Embora visse muitas coisas toda vez que segurava a mão de alguém, um ato erótico envolvendo a si própria era a primeira vez. Fora tão obsceno, todavia pareceu tão delicioso...
Margaretha se encolheu e abraçou o próprio corpo.
- Está tudo bem, alteza?
- Sim, Antonietta. Foi apenas um calafrio.
Ah, ficar pensando no tal sujeito não lhe ajudaria em nada.
Giovanni olhou para a tinta a óleo no canto das unhas assim que parou ao lado da baía após dar água aos cavalos. Esperava logo terminar o quadro e vendê-lo para comparar mais matérias de pintura. Por hora precisava manter seu trabalho como cocheiro na corte de Carlos V.

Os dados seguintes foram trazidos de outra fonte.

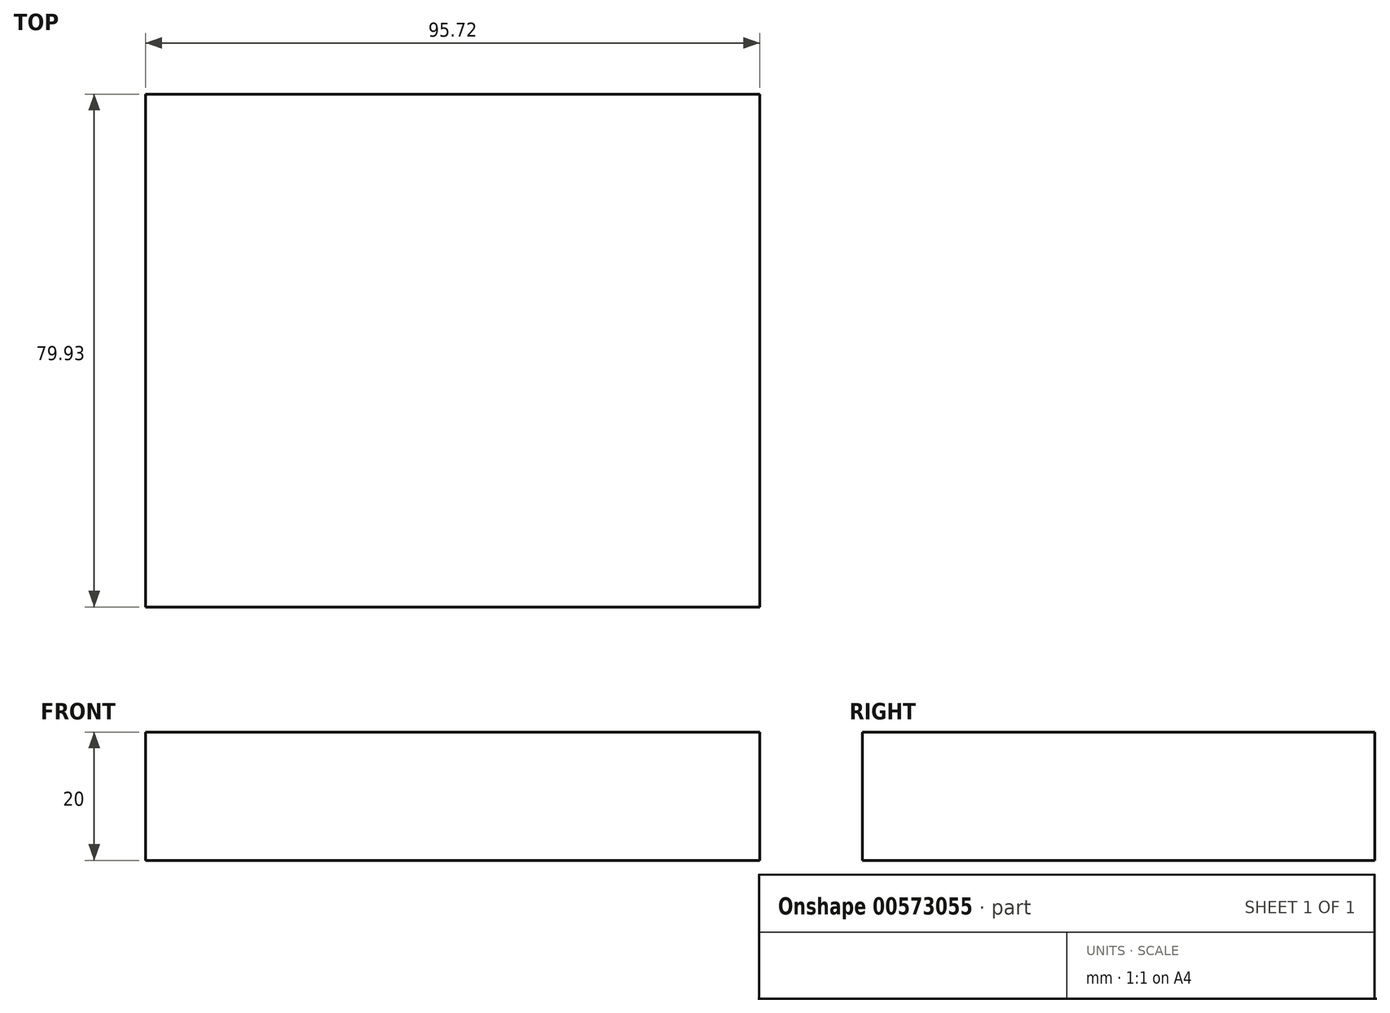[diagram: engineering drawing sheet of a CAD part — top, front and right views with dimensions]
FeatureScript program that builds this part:
annotation { "Feature Type Name" : "Feature", "Feature Type Description" : "" }
export const myFeature = defineFeature(function(context is Context, id is Id, definition is map)
    precondition{}
    {
        {
            var Q0;
            Q0=qCreatedBy(makeId("Top.planeOp"),FACE);
            var sketch = newSketch(context, id + "F0", { "sketchPlane" : qUnion([Q0])});
            skLineSegment(sketch, "E0", {"start": v(-53.52, 42.91) * mm, "end": v(-53.52, -37.02) * mm});
            skLineSegment(sketch, "E1", {"start": v(-53.52, 42.91) * mm, "end": v(42.2, 42.91) * mm});
            skLineSegment(sketch, "E2", {"start": v(42.2, 42.91) * mm, "end": v(42.2, -37.02) * mm});
            skLineSegment(sketch, "E3", {"start": v(-53.52, -37.02) * mm, "end": v(42.2, -37.02) * mm});
            skSolve(sketch);
        }
        {
            var Q0;
            Q0=makeQuery(id+"F0.imprint","IMPRINT",FACE,{"disambiguationData":[TD([[makeQuery(id+"F0.imprint","IMPRINT",EDGE,{"derivedFrom":sQuery(id+"F0.wireOp",EDGE,"E0")}),1.0]])]});
            extrude(context, id + "F1", {"entities" : qUnion([Q0]), "depth" : 20 * mm, "offsetDistance" : 25 * mm});
        }
    });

Após deixar seus pensamentos vagarem olhando para o horizonte alaranjado além do estábulo. Acabou pensando na duquesa e a repentina mudança no comportamento dela. Era como se a mão de Giovanni de alguma forma tivesse a espetado ou beliscando. Que mulher mais estranha! Ele tinha certeza não ter feito nada para gerar tal comportamento.
Apesar de muitas vezes conseguir captar a alma e a essência das coisas em suas pinturas, ela lhe pareceu uma grande incógnita. Talvez porque não pôde ver o rosto da duquesa, seus olhos e sua alma.
Isso o deixava ainda mais curioso é fazia crescer a estúpida vontade de aproximar-se outra vez dela. Não deveria insistir nisso, pois perder o emprego era a menor das consequências. Entretanto algo inquietante se movia dentro dele. Apenas ver o rosto, só isso, talvez memorizá-lo para uma pintura que guardaria escondida para si.